FAULT IN OUR STARS by John Green



“Some infinities are bigger than other infinities.” 

Diagnosed with Stage IV thyroid cancer at 13, Hazel was prepared to die until, at 14, a medical miracle shrunk the tumors in her lungs... for now.

Two years post-miracle, sixteen-year-old Hazel is post-everything else, too; post-high school, post-friends and post-normalcy. And even though she could live for a long time (whatever that means), Hazel lives tethered to an oxygen tank, the tumors tenuously kept at bay with a constant chemical assault.

Enter Augustus Waters. A match made at cancer kid support group, Augustus is gorgeous, in remission, and shockingly to her, interested in Hazel. Being with Augustus is both an unexpected destination and a long-needed journey, pushing Hazel to re-examine how sickness and health, life and death, will define her and the legacy that everyone leaves behind.

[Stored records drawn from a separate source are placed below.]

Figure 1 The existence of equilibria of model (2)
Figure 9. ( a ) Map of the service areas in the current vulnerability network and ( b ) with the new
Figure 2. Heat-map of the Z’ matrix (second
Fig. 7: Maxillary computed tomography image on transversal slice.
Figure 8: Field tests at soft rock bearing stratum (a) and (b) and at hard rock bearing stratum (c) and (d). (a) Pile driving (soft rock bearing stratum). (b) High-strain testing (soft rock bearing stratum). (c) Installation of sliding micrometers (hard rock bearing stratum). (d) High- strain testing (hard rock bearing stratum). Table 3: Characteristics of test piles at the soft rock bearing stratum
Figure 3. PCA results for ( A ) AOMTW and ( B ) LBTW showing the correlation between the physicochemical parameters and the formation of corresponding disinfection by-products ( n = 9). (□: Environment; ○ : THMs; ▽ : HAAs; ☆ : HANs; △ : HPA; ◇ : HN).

I have a lot of things I need to say about the book but I think it would be truly much a cliche. Anyway, I think Green has a very crazy genius kind of brain since his perspective are very much different from the common people but maybe that's his perk in being an author. He's really good. I did like the book very much. I learned a lot. I could also find myself in the same situation as Hazel's parents since my father is diagnosed of something like a terminal stage of renal disease or something but my father is like Caroline.

It was amazing to read such kind of book that is truly inspiring. 

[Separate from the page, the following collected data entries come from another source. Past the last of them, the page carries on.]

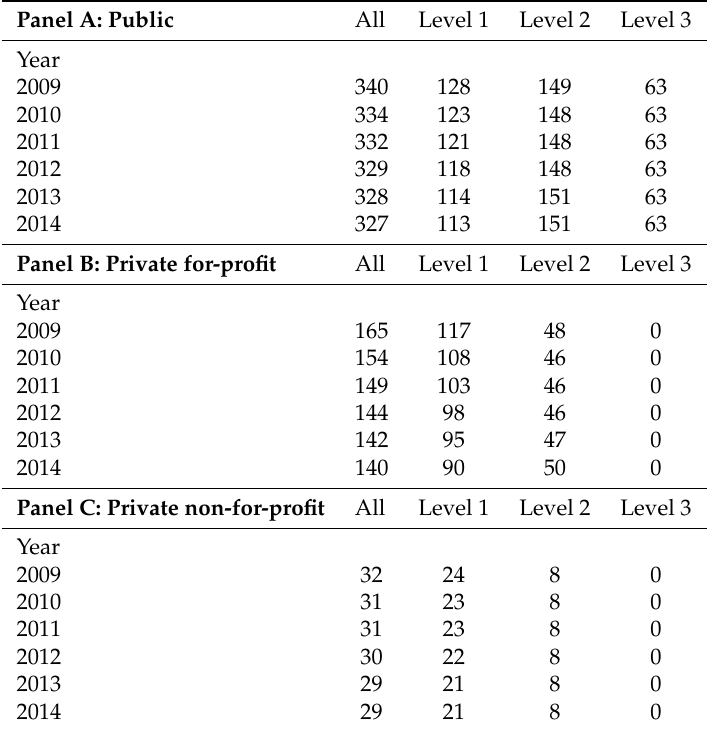
Table 2. Number of public and private maternity units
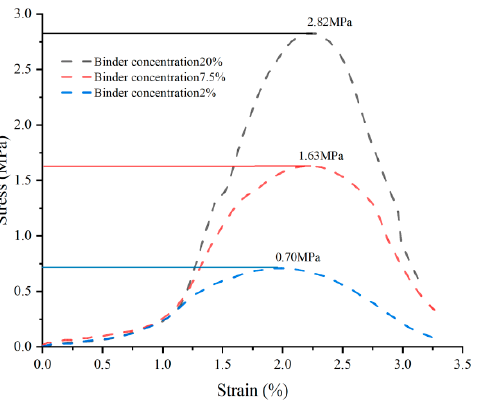
Figure 6. Uniaxial compressive strength of materials prepared with different proportions.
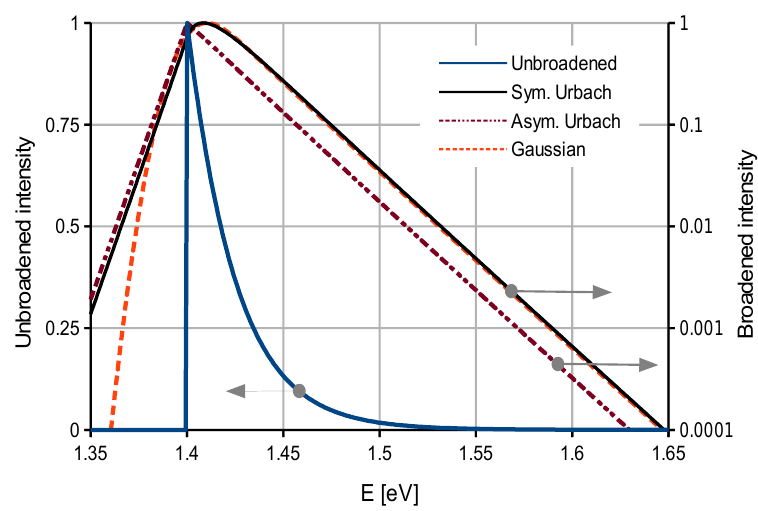
Figure 2. Inhomogeneos lineshapes for the unbroadened qw-spectrum, (cid:101)ρ Jdos ( (cid:101) ) S ( (cid:101) ) exp ( − (cid:101) / k B T ) , obtained by convolving with three L Jdos lineshapes. In the Urbach functions E u = 8 meV and in the Gaussian σ = 10 meV. [T = 293 K, E b = 8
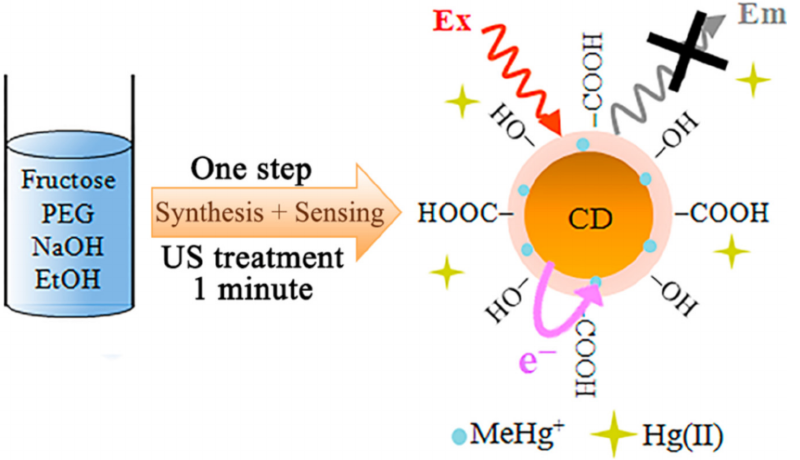
Figure 8. Graphical representation of preparing fluorescent carbon dots on a modified electrode to determine methylmercury. Reprinted (adapted) with permission from [72]. Copyright 2014, Elsevier.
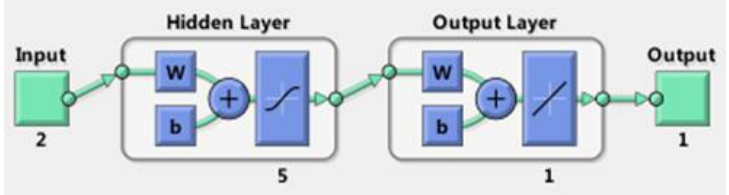
Figure 10. The structure of the BP neural network.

I got a lot in my mind but thing is... You should read it because words are not enough to explain this Obra Maestra. Maybe I'm like Augustus, My ideas are stars but I can never form a proper constellation since my mind's pretty much obsolete. 

This is the first book of Green I read and there are some parts that bored me, some made me laugh, and others made me cry. All the concepts was in balance. The humor, romance, life lessons, drama, familial issues, etc. Every issues were properly presented in this book that maybe is why it has been Green's best.

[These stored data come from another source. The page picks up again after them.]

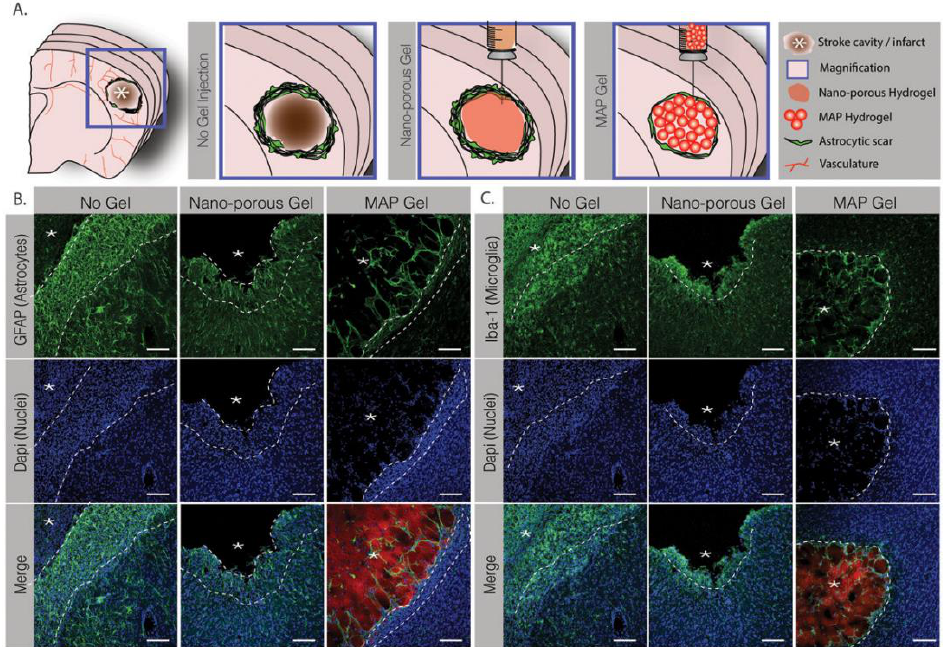
Figure 3. ( A ) Schematic illustration of a coronal mouse brain section, the magnified schematics show the No Gel, nanoporous and MAP hydrogel injection conditions. ( B , C ) Fluorescent images of GFAP and IBA- 1 staining showing poststroke astrocytic and microglial response (scale bar: 100 μm), “*” represents stroke cavity as illustrated in ( A ). Reproduced with permission from [57]. Copyright 2011, Elsevier.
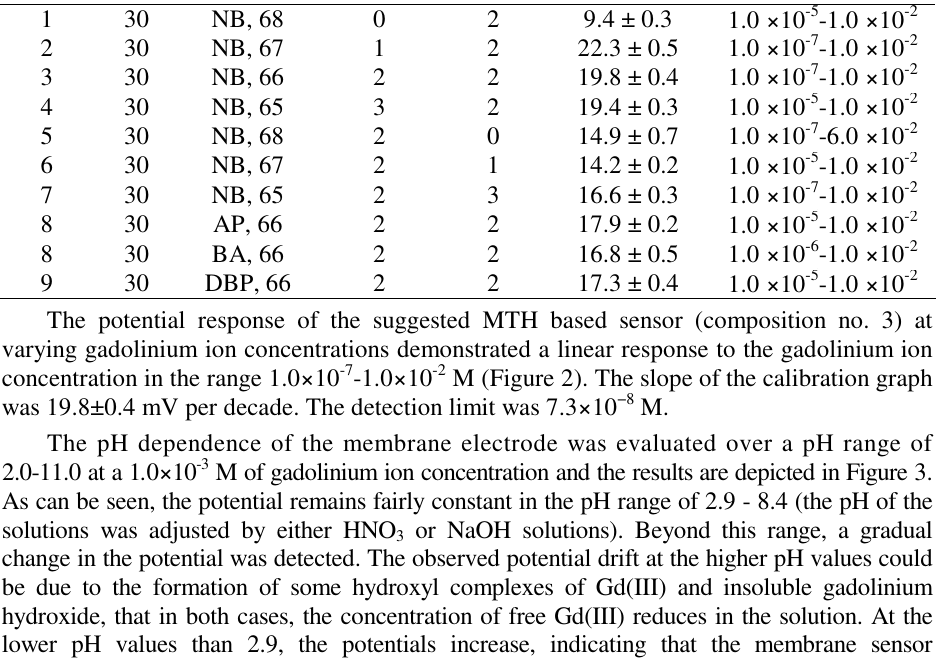
Figure 3. pH effect of the test solution (1.0 × 10 -3 M of Gd 3+ ) on the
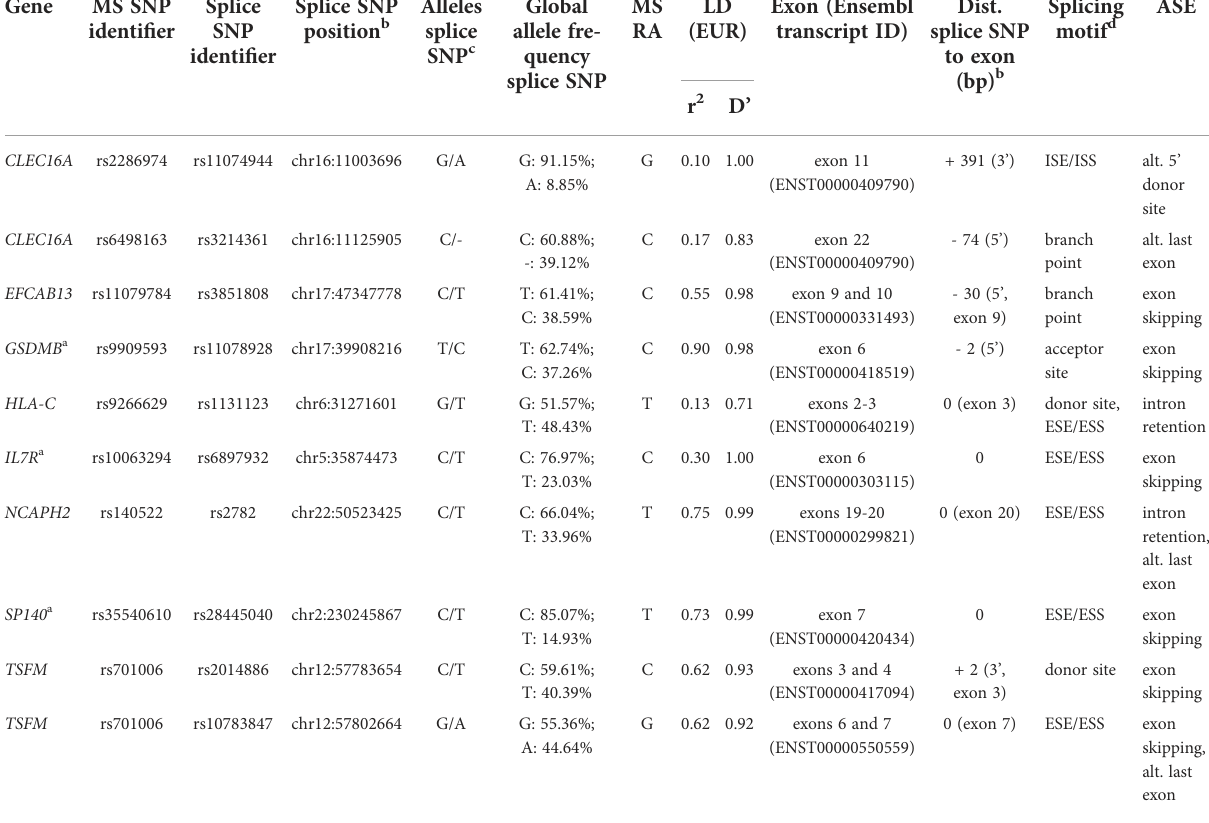
TABLE 1 Prioritized SNPs from MS – associated genetic regions that potentially alter the splicing pattern of eight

It would be hypocrite of me if I say the book made me cry a river because it didn't. It touched my heart really. I just don't want to cry because I know that's not the point of Mr. Green... i think that is pretty much obvious in the ending... He didn't kill the character of Hazel so I think there is this metaphorical reasoning behind it. like CRYING is not the point. "I want to inspire! or something in that level... =))


Hooray for the quotable dialogues!


“You are so busy being YOU that you have no idea how utterly unprecedented you are.”


“The world is not a wish-granting factory.” 



“Grief does not change you, Hazel. It reveals you.”


“Books so special and rare and yours that advertising your affection feels like a betrayal.”


“The marks humans leave are too often scars.”


“The pleasure of remembering had been taken from me, because there was no longer anyone to remember with. It felt like losing your co-rememberer meant losing the memory itself, as if the things we'd done were less real and important than they had been hours before."


“But it is the nature of stars to cross, and never was Shakespeare more wrong than when he has Cassius note, ‘The fault, dear Brutus, is not in our stars / But in ourselves.”


“You have a choice in this world, I believe, about how to tell sad stories, and we made the funny choice.”

“The real heroes anyway aren't the people doing things; the real heroes are the people NOTICING things, paying attention.”


I really like Augustus motto "I'm riding a roller coaster that only goes up."


and of course the last part... it goes like this:


"YOU DON'T GET TO CHOOSE IF YOU GET HURT IN THIS WORLD, BUT YOU DO HAVE SOME SAY WHO HURTS YOU."